During mid twenties, Punjab Government/ PSEB having realised their inability to adequately provide their own hospitals/institutes for the employees/pensioners in their vicinity extended the scope of medical facilities for them by approving all private hospitals/institutes throughout the state. The employees/pensioners were given full freedom to avail any of these facilities as they may like to do. The earlier practice of maintaining only some of the private hospitals as 'approved' stood abolish being no longer required.

The said general approval was, however, kept under adequate control of the highest professional authorities of the State viz Director Health and Family Welfare Pb. Govt. who had to approve the treatment availed and limit the rates/charges to those of Govt.

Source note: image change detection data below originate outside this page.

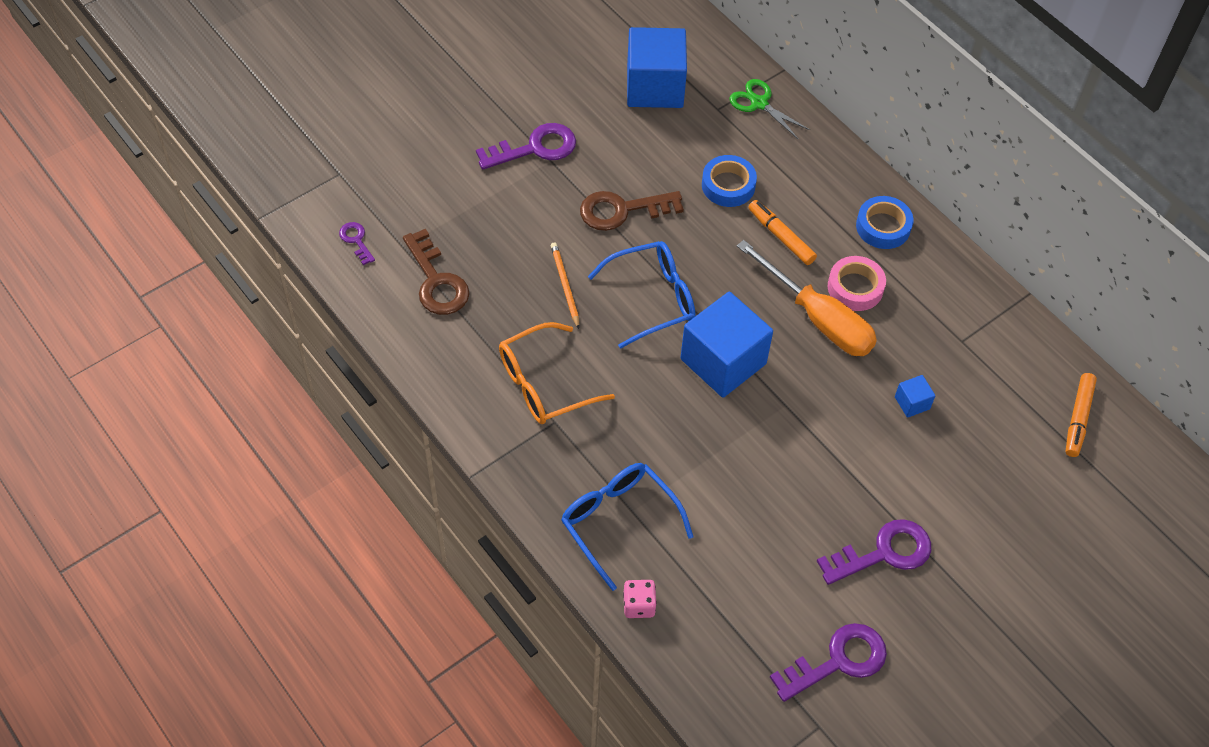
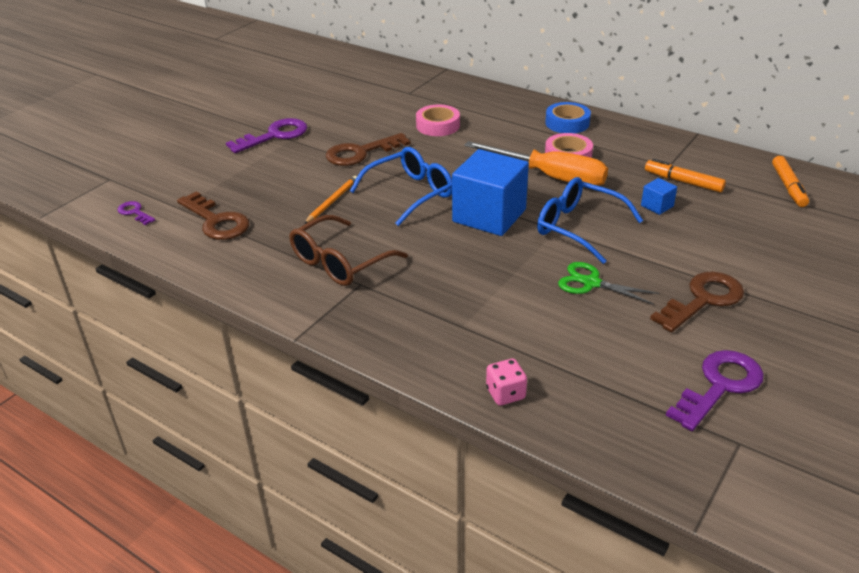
camera: 15 degrees left, 20 degrees down
orange glasses [499,322,615,424] -> brown glasses [289,215,408,286]
orange pencil [551,242,579,329] -> orange pencil turned 60 degrees clockwise [304,176,357,224]
blue glasses [561,463,694,591] -> blue glasses moved to [537,177,643,264]
blue cube [627,27,687,108] -> none
blue tape [702,155,757,207] -> pink tape [416,105,460,136]
green scissors [729,79,810,139] -> green scissors moved to [558,262,659,305]
orange marker [748,200,817,265] -> orange marker moved to [645,159,726,193]
purple key [817,519,931,585] -> brown key [650,272,744,332]

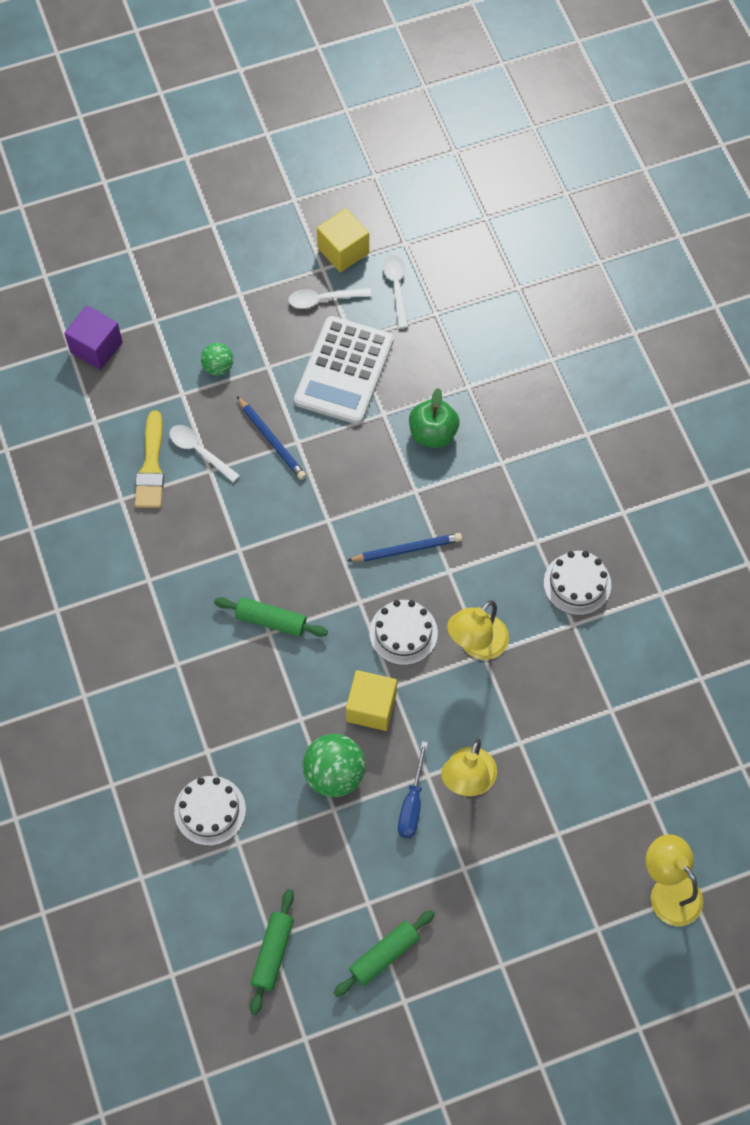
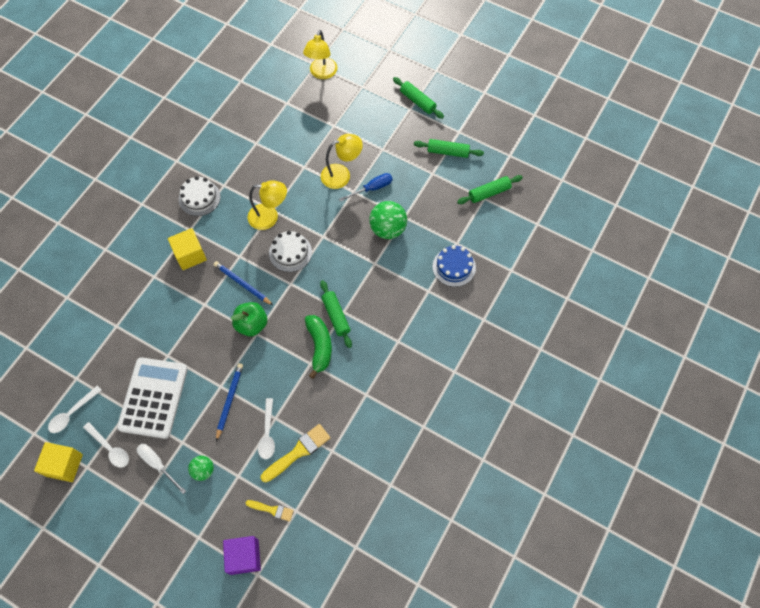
camera: 130 degrees left, 0 degrees up
white cake [174,776,246,846] -> blue cake [432,245,476,287]
white calculator [294,316,394,424] -> white calculator turned 60 degrees counterclockwise [117,357,188,439]
yellow cube [346,670,397,731] -> yellow cube moved to [168,228,207,270]
green apple [409,388,459,448] -> green apple moved to [231,302,268,336]
none -> white screwdriver [137,444,186,494]
none -> yellow brush [246,500,294,522]
none -> green banana [305,315,332,379]
none -> green rolling pin [393,77,444,119]

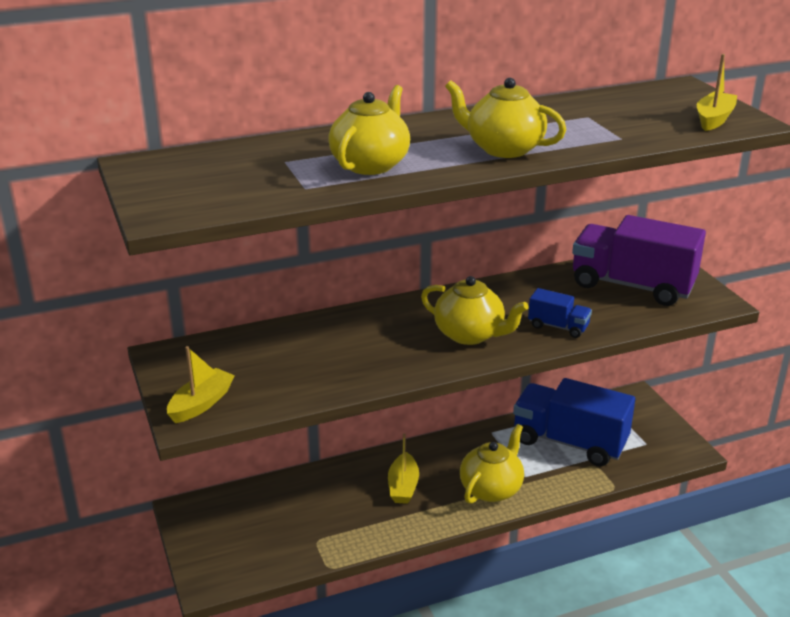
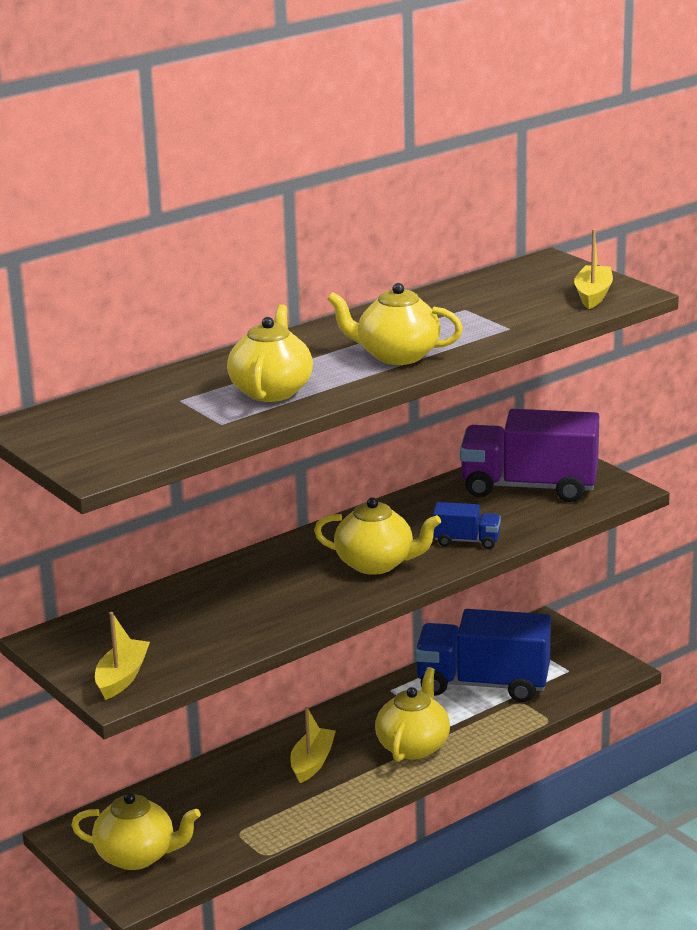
camera: 15 degrees left, 5 degrees down
yellow boat [388,433,419,504] -> yellow boat turned 150 degrees counterclockwise [290,707,336,783]
none -> yellow teapot [71,793,201,870]

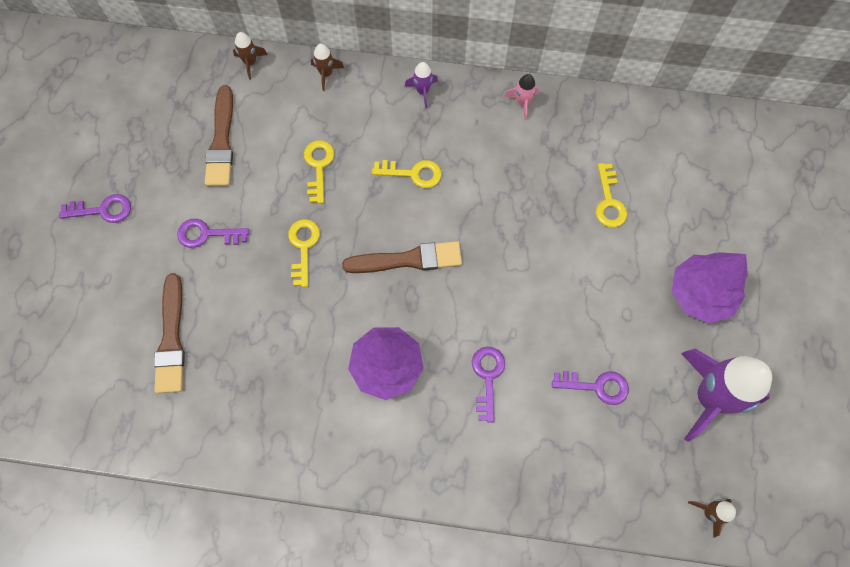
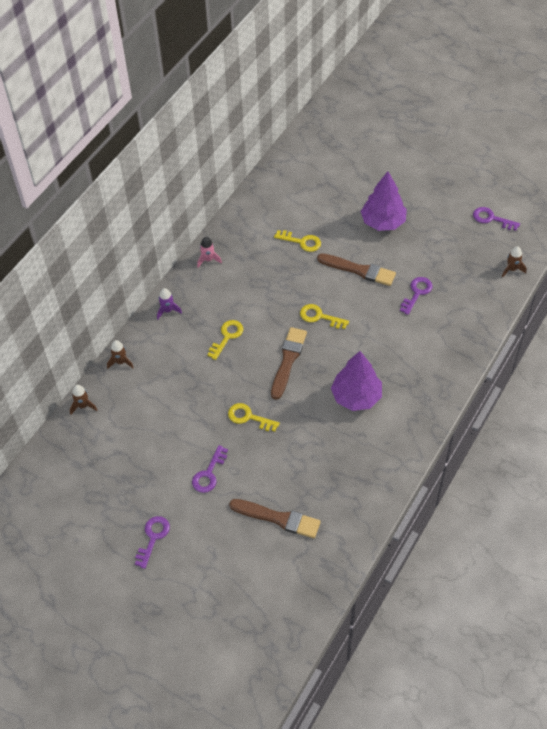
camera: 65 degrees left, 15 degrees down
brown brush [205,85,233,186] -> brown brush moved to [317,253,396,286]
yellow key [304,140,334,204] -> yellow key moved to [300,304,349,329]
purple key [472,347,505,423] -> purple key moved to [473,207,520,231]
purple rocket [681,348,772,441] -> none

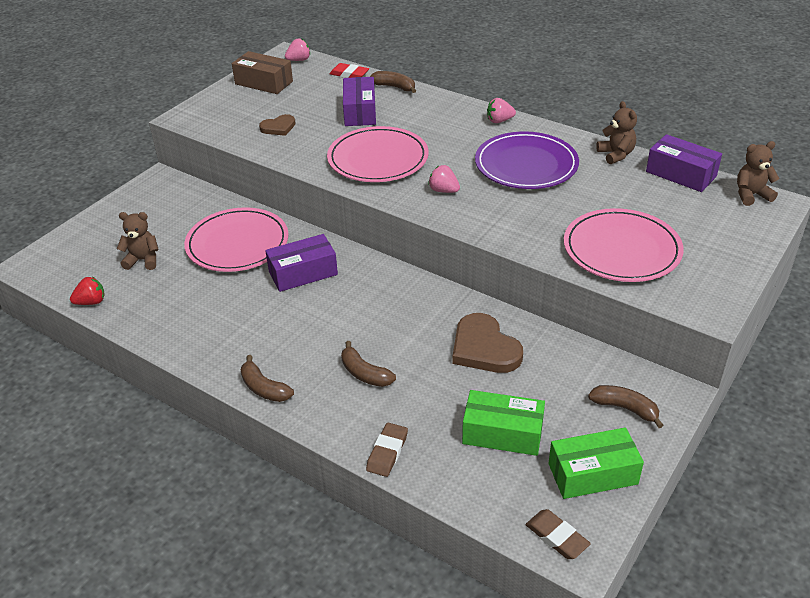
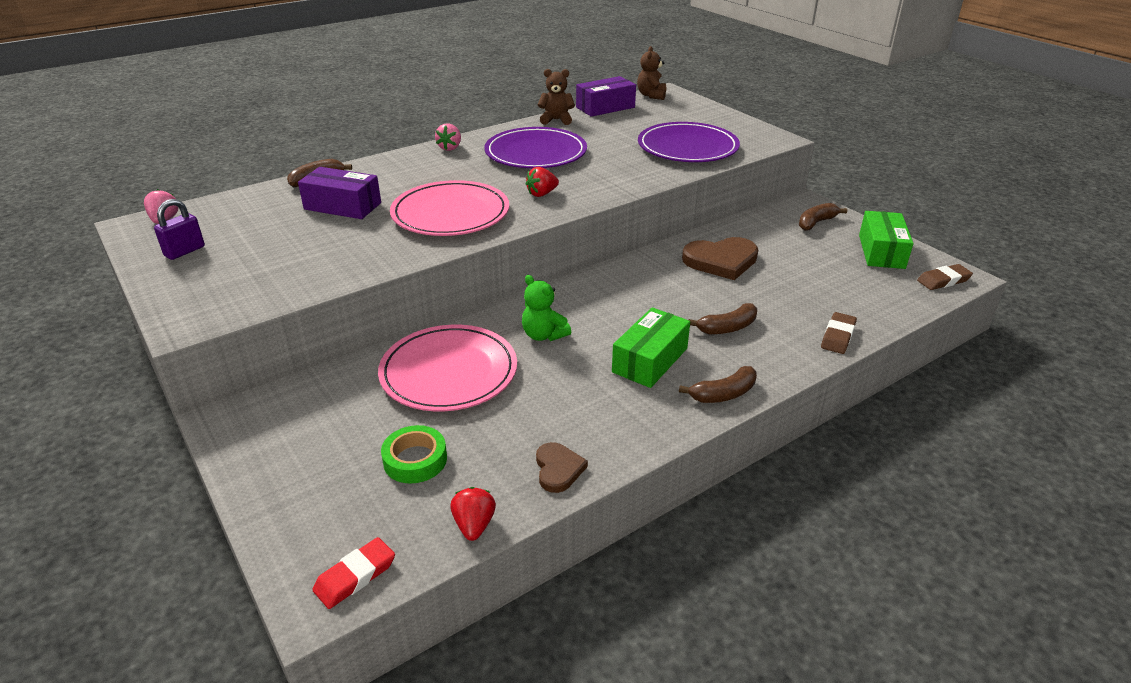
camera: 70 degrees left, 5 degrees down
brown teddy bear [117,212,159,270] -> green tape [381,425,447,484]
brown box [232,51,293,94] -> purple padlock [154,199,205,260]
brown heart [259,114,296,136] -> brown heart moved to [536,442,588,493]
purple box [265,234,338,292] -> green teddy bear [522,275,571,341]
red eraser [330,63,369,78] -> red eraser moved to [312,537,395,609]
brown eraser [366,422,408,477] -> brown eraser turned 75 degrees clockwise [821,312,857,354]
pink strawberry [428,165,460,193] -> red strawberry [526,167,559,197]
green box [462,390,545,456] -> green box moved to [612,307,690,388]
pink plate [564,208,684,282] -> purple plate [638,122,740,162]

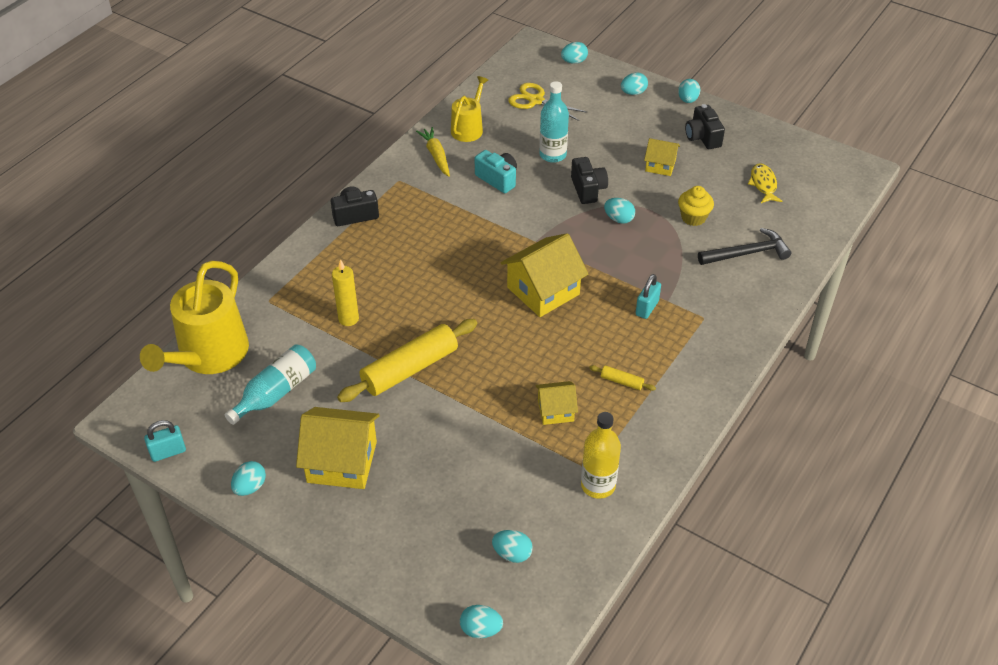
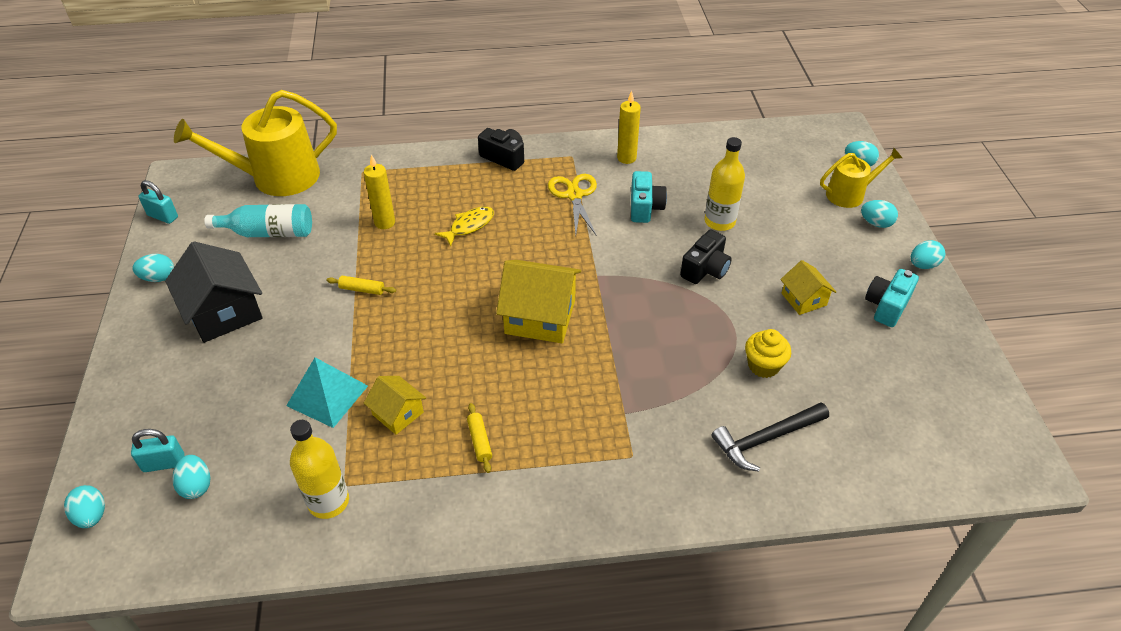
camera: 50 degrees right, 0 degrees up
yellow house [296,407,380,489] -> black house [165,241,263,343]
yellow rolling pin [337,319,477,402] -> yellow rolling pin [326,276,396,295], size x0.42
yellow carrot [416,127,450,177] -> yellow candle [617,91,641,164]
yellow watering can [451,76,488,142] -> yellow watering can moved to [820,148,902,208]
yellow scissors [508,83,588,121] -> yellow scissors moved to [548,174,597,236]
turquoise bottle [539,81,569,163] -> yellow bottle [704,137,745,231]
turquoise egg [604,198,635,224] -> none
turquoise padlock [636,274,661,319] -> turquoise padlock moved to [131,429,184,472]
black camera [685,104,725,149] -> turquoise camera [865,269,919,327]
black hammer [698,228,791,265] -> black hammer turned 120 degrees clockwise [712,402,829,472]
yellow fish [748,163,782,203] -> yellow fish moved to [435,207,494,247]
none -> turquoise pyramid [286,357,368,428]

Hospitals, before payment by departments.

I am, therefore, of the view that such approval by the Govt. as also PSEB is covered under Proviso to Section 17(2) without further approval from Commissioner of I.Tax. These private hospitals stand bracketed with Govt./Boards own hospitals and employees are entitled to tax-free payment of their MR Bills.
— G.S. Khurana, Bathinda

A. In reply to query of Sh. Gobinder Singh, it was explained that any sum paid by the employer in respect of any expenditure actually incurred by the employee on his medical treatment or treatment of any member of his family pertaining to prescribed diseases or ailments in any hospital approved by the Chief commissioner having regard to the prescribed guidelines is not considered a perquisite within the provisions of section 17(2) of the Act.

In my view, any hospital which is approved by the Punjab Government or PSEB may or may not have been approved by the Chief Commissioner of Income-tax having regard to the guidelines contained in Rule 3A(1) of the Income-tax Rules 1962 (The Rules). In my view, therefore, there cannot be any blanket approval of such hospitals in view of the clear wording of the section read with the Rules as aforesaid.